■ Task: Somewhere below is a line with "#377, owner: 孙鹏 -> 许浩然" and, later, a line with "T-637, status: Resolved -> Closed"; repeat those two lines and all the lines between them, exactly as they are.

■ Provided entries:
========

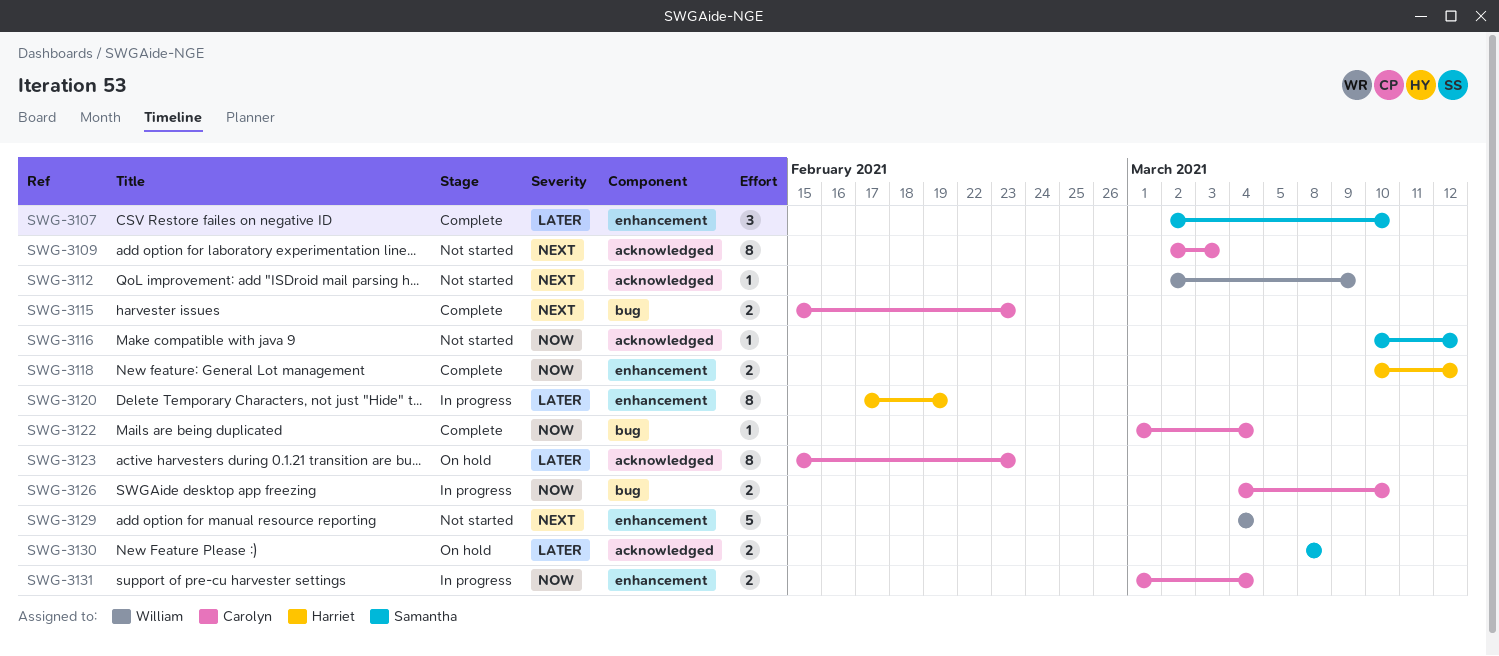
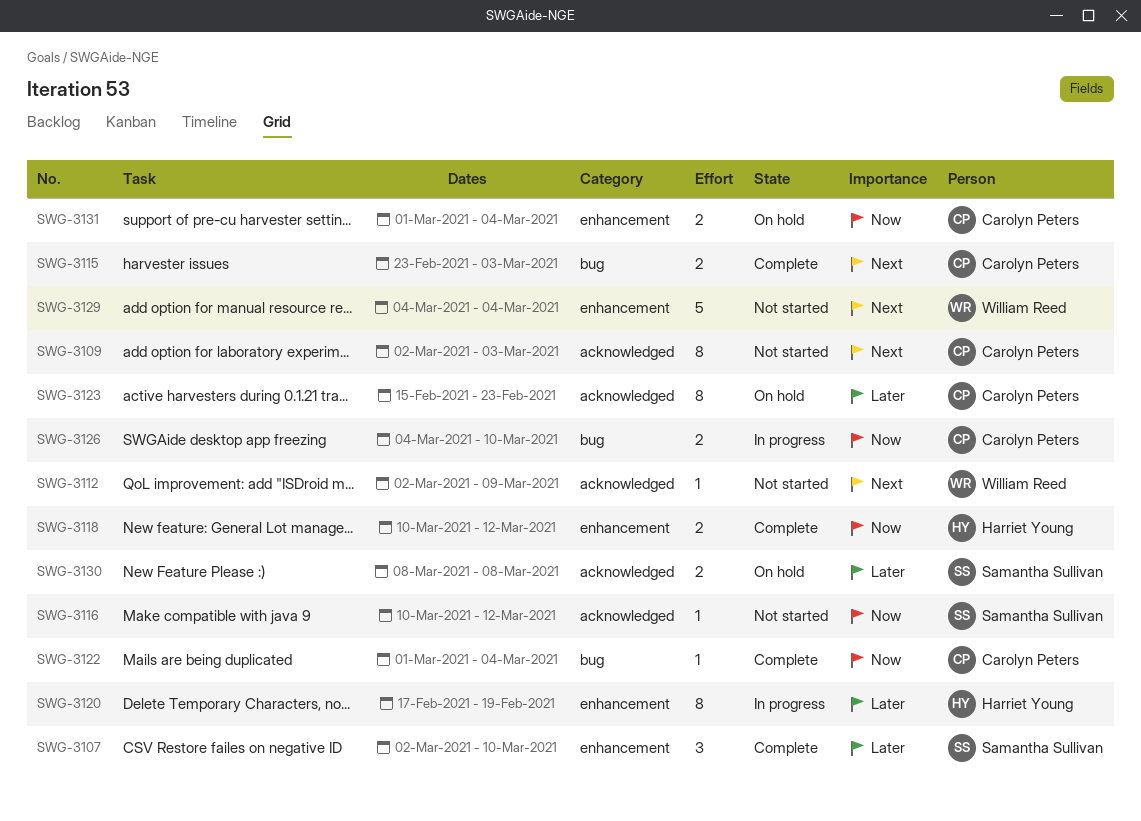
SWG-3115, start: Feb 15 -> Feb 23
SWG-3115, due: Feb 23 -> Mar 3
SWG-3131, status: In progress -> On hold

========

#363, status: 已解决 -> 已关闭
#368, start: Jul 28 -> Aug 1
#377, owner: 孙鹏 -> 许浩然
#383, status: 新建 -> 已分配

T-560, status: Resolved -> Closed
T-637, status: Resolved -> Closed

========

■ Your solution:
#377, owner: 孙鹏 -> 许浩然
#383, status: 新建 -> 已分配

T-560, status: Resolved -> Closed
T-637, status: Resolved -> Closed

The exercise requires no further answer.